• [To do]: Return the lines below that contain the word "Collège".

• [Records for the task]:
"""
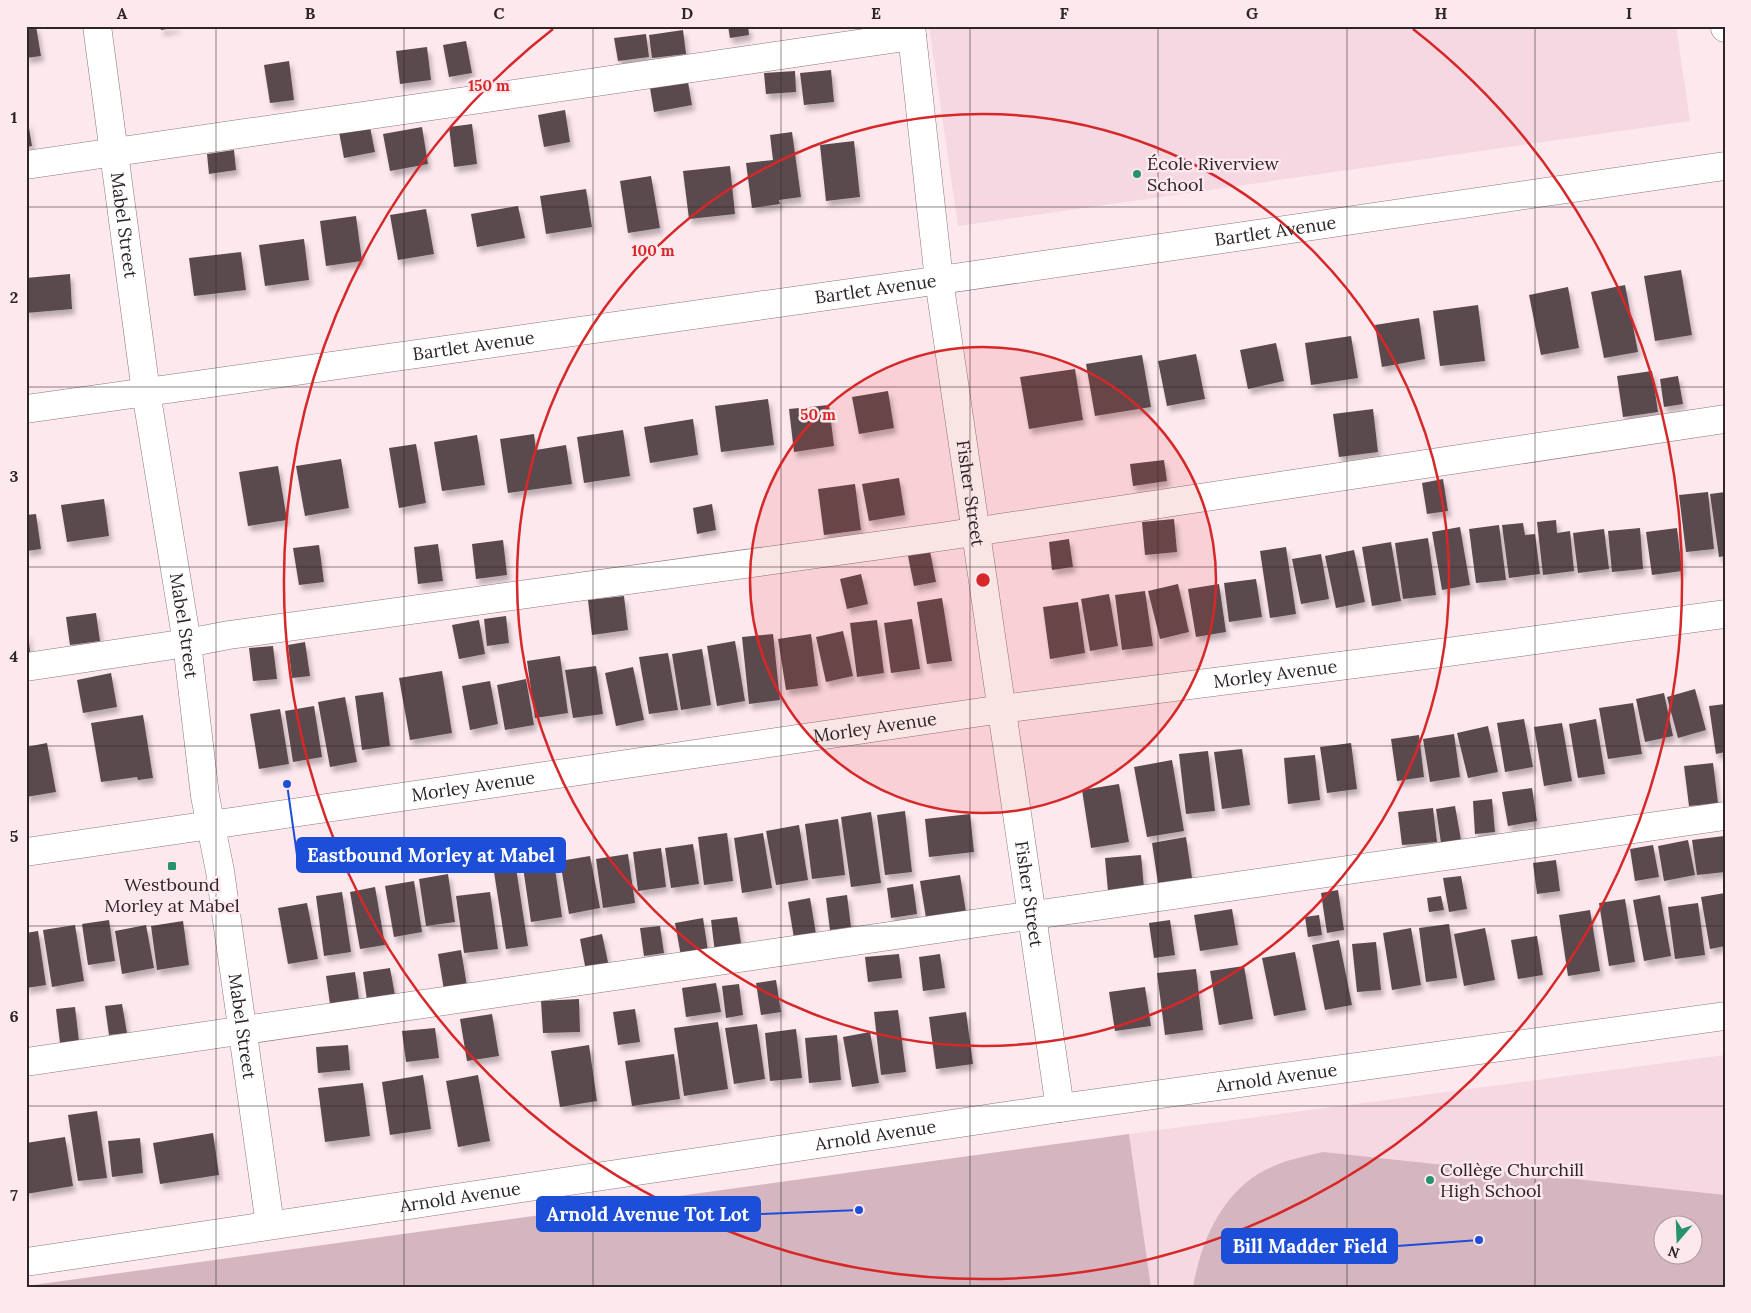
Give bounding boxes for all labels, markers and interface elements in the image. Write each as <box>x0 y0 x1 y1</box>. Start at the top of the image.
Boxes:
text: A <box>117 3 128 23</box>
text: B <box>305 3 316 23</box>
text: C <box>493 3 505 23</box>
text: D <box>681 3 693 23</box>
text: E <box>871 3 881 23</box>
text: F <box>1059 3 1069 23</box>
text: G <box>1246 3 1258 23</box>
text: H <box>1435 3 1448 23</box>
text: I <box>1626 3 1632 23</box>
text: 150 m <box>468 76 510 95</box>
text: 1 <box>11 107 17 127</box>
place label: École Riverview School <box>1147 152 1279 196</box>
marker: École Riverview School <box>1131 168 1143 180</box>
street label: Mabel Street <box>106 171 143 280</box>
street label: Bartlet Avenue <box>1213 211 1338 251</box>
text: 100 m <box>632 241 675 260</box>
street label: Bartlet Avenue <box>813 269 938 309</box>
text: 2 <box>10 287 18 307</box>
street label: Bartlet Avenue <box>411 325 536 365</box>
text: 50 m <box>800 405 836 424</box>
street label: Fisher Street <box>952 438 990 548</box>
text: 3 <box>10 466 19 486</box>
street label: Mabel Street <box>165 571 203 680</box>
centre of rings <box>974 571 992 589</box>
text: 4 <box>10 646 19 666</box>
street label: Morley Avenue <box>1212 654 1339 693</box>
street label: Morley Avenue <box>812 707 938 748</box>
street label: Morley Avenue <box>410 766 537 806</box>
text: 5 <box>10 826 19 846</box>
callout: Eastbound Morley at Mabel <box>297 838 565 872</box>
street label: Fisher Street <box>1010 839 1048 949</box>
text: Eastbound Morley at Mabel <box>307 843 555 867</box>
marker: Westbound Morley at Mabel <box>166 860 178 872</box>
place label: Westbound Morley at Mabel <box>104 873 240 917</box>
street label: Mabel Street <box>224 972 261 1081</box>
text: 6 <box>9 1006 19 1026</box>
street label: Arnold Avenue <box>1213 1058 1339 1097</box>
street label: Arnold Avenue <box>812 1115 938 1155</box>
place label: Collège Churchill High School <box>1440 1158 1584 1202</box>
marker: Collège Churchill High School <box>1424 1174 1436 1186</box>
street label: Arnold Avenue <box>397 1176 522 1217</box>
text: 7 <box>10 1185 18 1205</box>
callout: Arnold Avenue Tot Lot <box>537 1197 760 1231</box>
text: Arnold Avenue Tot Lot <box>547 1202 751 1226</box>
north arrow <box>1654 1216 1704 1266</box>
callout: Bill Madder Field <box>1222 1229 1397 1263</box>
text: Bill Madder Field <box>1233 1234 1387 1258</box>
text: N <box>1666 1242 1682 1263</box>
"""
• [Problem solution]:
place label: Collège Churchill High School <box>1440 1158 1584 1202</box>
marker: Collège Churchill High School <box>1424 1174 1436 1186</box>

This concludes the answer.